İngiliz Kolonyalizmi ve Hindistan örneğine başlamadan önce Hindistan hakkında bazı bilgilere bakmamız gerekir. Hindistan Tarih boyunca insanlık için önemli bir cazibe merkezi niteliğini taşımıştır. Bunun en önemli sebeplerinden birincisi dünyadaki baharat kaynağının büyük bir kısmının Hindistan’da mevcut olmasıdır. Bu yüzden Hindistan birçok devletin sömürüsü altında kalmış fakat bunların içinde en uzun ve kalıcı olarak Hindistan’ı elinde tuta bilen İngiltere olmuştur. Hindistan’ın İngiltere için önemini Ahmet Ağaoğlu şöyle açıklamaktadır; İngiliz müstemlekelerinin sertacı bittabi Hindistan’dır. İngiltere’nin o muhteşem sanayisini yaşattıran, İngiliz iktisadiyat ve maaliyatını takviye eden burasıdır.[1] Peki İngiltere Hindistan’da nasıl bu kadar kilit bir politika uygulayıp diğer sömürgeci devletlerden daha kalıcı ve daha başarılı hala gelmiştir Hindistan üzerinde.

**Verilen görev A**
Hindistan ve İngiliz kolonyalizmi üzerine olan alıntıda adı geçen tüm ülke ve kişileri sıralayın.
**Verilen görev B**
Alıntıya göre Hindistan'ın tarih boyunca bir cazibe merkezi olmasının en önemli sebeplerinden birincisi nedir?
Kayıtların bu işle hiçbir ilgisi yoktur.

**Alıntılanan kayıtlar**

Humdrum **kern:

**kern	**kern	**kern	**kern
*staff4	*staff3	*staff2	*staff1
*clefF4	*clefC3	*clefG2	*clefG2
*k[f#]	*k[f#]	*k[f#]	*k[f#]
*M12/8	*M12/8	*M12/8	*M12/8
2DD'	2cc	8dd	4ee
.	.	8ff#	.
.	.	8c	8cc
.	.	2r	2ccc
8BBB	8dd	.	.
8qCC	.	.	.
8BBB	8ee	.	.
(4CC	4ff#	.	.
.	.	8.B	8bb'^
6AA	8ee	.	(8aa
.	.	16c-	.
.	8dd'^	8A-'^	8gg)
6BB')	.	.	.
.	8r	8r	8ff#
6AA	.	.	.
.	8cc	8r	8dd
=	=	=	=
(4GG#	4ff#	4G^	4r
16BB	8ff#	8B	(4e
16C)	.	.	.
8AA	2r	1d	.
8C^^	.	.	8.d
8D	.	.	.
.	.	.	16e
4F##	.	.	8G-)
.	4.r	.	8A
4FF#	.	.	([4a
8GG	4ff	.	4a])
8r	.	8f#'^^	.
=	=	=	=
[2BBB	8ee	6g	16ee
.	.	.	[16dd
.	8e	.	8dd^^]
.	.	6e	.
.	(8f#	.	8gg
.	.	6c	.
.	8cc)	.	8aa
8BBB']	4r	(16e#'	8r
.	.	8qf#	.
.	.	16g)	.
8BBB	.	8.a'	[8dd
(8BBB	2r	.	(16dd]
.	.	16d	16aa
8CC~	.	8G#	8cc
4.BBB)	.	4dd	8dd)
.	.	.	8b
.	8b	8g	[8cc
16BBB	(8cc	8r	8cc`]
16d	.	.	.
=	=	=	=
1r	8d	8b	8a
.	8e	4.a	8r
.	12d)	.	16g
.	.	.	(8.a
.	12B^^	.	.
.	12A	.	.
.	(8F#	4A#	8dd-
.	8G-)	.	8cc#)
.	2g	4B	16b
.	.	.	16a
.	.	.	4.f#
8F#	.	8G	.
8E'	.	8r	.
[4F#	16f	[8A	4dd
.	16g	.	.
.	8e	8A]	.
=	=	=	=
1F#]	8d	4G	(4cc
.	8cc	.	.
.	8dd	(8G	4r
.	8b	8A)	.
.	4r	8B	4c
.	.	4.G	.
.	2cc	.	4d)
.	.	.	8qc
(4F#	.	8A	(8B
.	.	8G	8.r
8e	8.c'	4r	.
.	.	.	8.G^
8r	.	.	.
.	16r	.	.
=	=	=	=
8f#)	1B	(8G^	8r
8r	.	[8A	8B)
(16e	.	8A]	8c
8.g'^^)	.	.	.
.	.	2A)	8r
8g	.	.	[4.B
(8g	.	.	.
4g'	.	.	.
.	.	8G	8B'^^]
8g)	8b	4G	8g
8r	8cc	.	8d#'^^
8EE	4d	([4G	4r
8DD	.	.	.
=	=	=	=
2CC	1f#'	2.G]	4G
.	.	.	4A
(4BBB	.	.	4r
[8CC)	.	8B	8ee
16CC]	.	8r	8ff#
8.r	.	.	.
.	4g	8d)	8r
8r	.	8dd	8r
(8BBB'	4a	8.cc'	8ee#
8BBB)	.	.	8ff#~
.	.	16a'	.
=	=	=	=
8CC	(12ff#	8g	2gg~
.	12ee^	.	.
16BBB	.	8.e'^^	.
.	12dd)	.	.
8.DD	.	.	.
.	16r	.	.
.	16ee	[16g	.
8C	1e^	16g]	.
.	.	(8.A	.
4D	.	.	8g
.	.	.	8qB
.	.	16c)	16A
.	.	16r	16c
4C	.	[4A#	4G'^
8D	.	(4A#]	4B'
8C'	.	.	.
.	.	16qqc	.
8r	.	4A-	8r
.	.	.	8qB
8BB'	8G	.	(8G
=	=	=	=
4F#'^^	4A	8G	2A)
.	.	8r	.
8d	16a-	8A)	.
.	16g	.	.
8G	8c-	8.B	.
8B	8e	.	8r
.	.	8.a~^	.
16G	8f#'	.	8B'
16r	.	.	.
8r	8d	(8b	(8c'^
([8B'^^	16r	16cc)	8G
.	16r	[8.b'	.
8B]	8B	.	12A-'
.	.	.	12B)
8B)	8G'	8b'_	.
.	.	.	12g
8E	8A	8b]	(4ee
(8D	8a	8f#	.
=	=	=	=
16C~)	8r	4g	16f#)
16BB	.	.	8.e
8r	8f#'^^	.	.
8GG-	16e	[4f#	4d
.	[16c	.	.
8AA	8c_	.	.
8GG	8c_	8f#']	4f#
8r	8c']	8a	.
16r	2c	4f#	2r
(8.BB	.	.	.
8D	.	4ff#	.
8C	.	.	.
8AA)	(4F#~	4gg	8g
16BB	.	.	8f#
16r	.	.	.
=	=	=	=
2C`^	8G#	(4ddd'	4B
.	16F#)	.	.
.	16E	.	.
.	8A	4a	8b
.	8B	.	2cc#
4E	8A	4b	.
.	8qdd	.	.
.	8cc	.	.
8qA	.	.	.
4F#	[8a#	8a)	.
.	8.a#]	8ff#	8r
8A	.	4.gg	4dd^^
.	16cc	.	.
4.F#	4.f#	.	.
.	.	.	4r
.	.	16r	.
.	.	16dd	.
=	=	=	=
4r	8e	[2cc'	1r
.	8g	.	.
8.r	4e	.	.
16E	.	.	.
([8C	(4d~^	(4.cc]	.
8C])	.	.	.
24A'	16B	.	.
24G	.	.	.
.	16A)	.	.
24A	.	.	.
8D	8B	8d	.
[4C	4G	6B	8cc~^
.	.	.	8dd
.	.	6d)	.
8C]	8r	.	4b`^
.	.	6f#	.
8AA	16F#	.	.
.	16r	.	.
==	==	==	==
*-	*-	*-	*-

**Yazılı çözüm A**
Hindistan, İngiltere, Ahmet Ağaoğlu

**Yazılı çözüm B**
Dünyadaki baharat kaynağının büyük bir kısmının Hindistan'da bulunmasıdır.